For decades, TV production has been migrating outside of the United States, first to Mexico and then to Asia. Like makers of other electronic products, textiles and shoes, TV manufacturers gravitated toward cheap labor, necessary to compete against growing global competition.
But O’Shaughnessy, Element’s president who spent 15 years working for home appliance maker Frigidaire, is hoping to reverse this trend. He’s betting that the United States can again be fertile ground for TV manufacturing, even against the likes of China.
“I support the global system, but there’s a better way to do it,” he said.
O’Shaughnessy launched Element in 2007, importing TVs, DVD players and other electronic products that were built by a variety of companies in Asia and sold at Circuit City. Last year, it partnered exclusively with Chinese manufacturer Tongfang Global, which makes TVs for Element in Shenyang, China.
The fledgling company, which is owned by O’Shaughnessy, nearly folded when Circuit City shut down. But after a rocky period, it found new customers, including Wal-Mart, Target and Costco, all of which sell Element’s inexpensive TVs online.
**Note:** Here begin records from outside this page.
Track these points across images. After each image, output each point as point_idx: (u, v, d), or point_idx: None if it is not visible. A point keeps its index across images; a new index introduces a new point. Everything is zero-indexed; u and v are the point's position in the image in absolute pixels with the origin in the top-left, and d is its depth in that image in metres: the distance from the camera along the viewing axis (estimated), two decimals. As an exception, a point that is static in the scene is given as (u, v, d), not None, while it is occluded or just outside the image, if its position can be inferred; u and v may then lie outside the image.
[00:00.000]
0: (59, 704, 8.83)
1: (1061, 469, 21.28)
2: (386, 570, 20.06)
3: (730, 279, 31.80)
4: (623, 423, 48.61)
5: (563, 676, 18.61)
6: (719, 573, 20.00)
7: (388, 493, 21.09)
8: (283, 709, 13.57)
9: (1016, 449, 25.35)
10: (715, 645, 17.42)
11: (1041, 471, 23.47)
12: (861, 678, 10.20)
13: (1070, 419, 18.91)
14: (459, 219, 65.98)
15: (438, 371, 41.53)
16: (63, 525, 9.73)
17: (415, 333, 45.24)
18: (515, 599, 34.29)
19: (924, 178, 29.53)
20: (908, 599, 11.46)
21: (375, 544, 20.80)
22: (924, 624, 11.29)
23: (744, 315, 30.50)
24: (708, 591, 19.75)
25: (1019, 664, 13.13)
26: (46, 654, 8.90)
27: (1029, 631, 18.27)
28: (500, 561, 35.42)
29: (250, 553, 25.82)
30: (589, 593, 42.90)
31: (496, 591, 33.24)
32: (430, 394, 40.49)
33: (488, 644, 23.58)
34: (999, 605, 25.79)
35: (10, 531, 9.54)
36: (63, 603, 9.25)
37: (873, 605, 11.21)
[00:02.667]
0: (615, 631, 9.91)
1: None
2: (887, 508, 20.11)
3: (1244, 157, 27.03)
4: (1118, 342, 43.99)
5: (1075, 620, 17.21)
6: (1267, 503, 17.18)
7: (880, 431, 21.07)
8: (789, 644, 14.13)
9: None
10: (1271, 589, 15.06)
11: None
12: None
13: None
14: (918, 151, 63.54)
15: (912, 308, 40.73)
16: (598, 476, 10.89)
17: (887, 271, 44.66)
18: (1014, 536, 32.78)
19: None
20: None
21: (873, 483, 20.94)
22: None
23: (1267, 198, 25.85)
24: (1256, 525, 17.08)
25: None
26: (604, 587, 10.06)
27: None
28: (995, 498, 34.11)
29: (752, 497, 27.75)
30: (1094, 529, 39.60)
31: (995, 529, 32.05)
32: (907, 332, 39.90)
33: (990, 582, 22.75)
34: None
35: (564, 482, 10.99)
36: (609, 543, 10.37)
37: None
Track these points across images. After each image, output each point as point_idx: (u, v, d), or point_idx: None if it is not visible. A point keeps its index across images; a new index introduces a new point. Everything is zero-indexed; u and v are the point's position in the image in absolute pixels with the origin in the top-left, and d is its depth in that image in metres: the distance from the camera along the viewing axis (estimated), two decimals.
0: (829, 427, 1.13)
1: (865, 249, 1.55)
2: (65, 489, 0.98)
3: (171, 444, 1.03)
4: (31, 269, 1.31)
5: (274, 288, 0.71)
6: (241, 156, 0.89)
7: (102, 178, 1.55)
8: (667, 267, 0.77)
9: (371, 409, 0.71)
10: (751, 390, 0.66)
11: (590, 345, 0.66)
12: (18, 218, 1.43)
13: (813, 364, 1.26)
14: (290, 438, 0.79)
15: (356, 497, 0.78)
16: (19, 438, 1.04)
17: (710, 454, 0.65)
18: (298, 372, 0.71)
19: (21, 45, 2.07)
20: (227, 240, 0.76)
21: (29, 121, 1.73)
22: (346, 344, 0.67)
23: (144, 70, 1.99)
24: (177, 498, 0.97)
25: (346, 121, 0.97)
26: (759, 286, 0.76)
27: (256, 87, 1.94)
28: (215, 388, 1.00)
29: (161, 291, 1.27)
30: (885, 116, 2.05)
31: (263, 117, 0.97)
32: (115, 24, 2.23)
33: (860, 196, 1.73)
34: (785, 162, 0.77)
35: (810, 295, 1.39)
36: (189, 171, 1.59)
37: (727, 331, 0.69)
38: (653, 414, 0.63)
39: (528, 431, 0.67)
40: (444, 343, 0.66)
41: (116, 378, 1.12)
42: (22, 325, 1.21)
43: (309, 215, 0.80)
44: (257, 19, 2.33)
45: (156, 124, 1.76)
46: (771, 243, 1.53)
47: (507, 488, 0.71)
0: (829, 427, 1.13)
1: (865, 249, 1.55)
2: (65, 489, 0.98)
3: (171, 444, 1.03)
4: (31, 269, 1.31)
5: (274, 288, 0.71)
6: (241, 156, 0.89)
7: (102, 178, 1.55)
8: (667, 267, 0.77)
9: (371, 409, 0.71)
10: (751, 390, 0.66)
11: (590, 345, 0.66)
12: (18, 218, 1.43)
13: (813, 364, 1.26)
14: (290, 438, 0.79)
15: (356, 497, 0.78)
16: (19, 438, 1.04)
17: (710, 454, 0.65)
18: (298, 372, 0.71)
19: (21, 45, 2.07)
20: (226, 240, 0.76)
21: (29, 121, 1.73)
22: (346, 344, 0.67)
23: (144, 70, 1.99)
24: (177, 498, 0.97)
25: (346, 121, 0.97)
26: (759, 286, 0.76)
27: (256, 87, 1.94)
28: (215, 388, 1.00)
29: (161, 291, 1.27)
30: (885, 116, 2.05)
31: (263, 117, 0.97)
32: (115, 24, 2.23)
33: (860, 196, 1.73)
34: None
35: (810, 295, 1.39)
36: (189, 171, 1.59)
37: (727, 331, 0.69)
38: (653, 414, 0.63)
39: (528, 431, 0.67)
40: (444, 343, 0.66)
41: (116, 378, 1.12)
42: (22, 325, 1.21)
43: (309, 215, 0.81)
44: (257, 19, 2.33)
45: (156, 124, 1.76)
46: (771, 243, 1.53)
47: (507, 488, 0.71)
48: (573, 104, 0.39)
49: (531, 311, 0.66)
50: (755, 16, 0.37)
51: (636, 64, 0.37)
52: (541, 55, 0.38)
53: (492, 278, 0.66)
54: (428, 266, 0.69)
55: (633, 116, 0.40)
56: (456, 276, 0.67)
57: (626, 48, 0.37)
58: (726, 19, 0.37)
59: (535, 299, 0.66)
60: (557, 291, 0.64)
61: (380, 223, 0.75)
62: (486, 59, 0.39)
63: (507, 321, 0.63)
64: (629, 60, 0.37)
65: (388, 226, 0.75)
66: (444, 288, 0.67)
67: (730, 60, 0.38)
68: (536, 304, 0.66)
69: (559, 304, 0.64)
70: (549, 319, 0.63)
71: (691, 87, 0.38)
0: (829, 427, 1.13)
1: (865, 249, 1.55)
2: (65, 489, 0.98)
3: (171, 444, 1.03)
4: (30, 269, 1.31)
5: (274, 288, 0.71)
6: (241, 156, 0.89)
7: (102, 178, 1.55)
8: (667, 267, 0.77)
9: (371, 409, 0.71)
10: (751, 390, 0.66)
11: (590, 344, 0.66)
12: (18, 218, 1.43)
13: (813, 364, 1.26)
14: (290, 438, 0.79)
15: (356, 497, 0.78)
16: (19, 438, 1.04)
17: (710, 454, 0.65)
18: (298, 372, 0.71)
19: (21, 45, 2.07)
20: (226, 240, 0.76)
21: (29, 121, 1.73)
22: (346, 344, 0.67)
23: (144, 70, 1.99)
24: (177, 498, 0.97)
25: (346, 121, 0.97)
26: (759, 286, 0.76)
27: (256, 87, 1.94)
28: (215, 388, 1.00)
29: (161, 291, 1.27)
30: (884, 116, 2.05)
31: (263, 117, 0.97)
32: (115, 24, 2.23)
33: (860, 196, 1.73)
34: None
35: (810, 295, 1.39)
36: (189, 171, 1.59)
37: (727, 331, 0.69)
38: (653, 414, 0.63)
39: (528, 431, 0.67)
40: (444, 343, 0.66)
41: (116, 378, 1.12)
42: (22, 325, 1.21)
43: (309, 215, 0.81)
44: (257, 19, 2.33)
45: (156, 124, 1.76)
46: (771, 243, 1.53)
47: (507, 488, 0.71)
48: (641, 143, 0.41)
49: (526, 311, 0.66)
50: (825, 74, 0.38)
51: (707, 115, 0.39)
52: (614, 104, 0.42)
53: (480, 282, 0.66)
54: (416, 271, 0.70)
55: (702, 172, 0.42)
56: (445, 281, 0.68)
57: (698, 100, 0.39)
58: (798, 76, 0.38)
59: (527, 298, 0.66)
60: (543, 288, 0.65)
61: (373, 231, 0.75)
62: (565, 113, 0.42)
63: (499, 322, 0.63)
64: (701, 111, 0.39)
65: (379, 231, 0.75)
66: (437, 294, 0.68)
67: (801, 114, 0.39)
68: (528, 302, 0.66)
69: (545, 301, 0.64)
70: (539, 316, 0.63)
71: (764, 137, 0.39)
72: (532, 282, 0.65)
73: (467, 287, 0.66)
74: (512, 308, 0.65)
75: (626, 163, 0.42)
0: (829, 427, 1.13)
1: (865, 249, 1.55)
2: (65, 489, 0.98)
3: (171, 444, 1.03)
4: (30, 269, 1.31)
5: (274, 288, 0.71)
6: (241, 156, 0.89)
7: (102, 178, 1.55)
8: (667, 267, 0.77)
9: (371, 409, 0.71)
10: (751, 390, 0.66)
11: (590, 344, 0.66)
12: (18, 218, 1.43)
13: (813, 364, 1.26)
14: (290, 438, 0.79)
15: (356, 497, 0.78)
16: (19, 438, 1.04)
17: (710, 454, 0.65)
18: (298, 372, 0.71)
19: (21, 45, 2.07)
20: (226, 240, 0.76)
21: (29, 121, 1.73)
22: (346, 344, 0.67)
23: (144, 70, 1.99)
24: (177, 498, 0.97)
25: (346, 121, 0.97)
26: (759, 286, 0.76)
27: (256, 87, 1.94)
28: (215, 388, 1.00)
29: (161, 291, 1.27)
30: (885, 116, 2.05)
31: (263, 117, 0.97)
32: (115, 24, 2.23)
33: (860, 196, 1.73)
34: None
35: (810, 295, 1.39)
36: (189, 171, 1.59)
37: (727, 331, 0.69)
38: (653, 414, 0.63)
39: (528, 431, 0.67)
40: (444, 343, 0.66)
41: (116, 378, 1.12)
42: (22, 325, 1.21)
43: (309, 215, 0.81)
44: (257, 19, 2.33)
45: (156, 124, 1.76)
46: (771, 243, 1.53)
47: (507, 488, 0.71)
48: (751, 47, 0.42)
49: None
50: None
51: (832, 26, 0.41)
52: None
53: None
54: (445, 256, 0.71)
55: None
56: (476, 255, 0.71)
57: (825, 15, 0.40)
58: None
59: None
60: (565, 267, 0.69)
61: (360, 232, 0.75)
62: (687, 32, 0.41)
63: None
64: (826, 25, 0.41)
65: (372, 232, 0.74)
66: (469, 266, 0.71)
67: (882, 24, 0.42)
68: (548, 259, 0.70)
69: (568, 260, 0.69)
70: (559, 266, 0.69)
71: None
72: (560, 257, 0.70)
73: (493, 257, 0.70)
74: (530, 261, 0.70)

O’Shaughnessy, 44, embarked on his plan to build large TVs in the U.S. after doing some math. He said the costs for making TVs in China and then shipping them to America have been rising in recent years and are expected to increase further. But the economics only work for TVs that are 46 inches and bigger.
Element, based in Eden Prairie, Minn., plans to start limited production of flat-screen TVs in March at a 250,000-square-foot facility in Canton owned by Lotus International, which makes and tests electronic and electromechanical parts for the auto and electronics industries. The plant will start with one assembly line but has space for four more.
Since the hundreds of parts that go into a TV are all made in Asia, Element will be relying on Tongfang to deliver parts to the Canton factory. Element hopes to eventually set up its own supply network in the United States.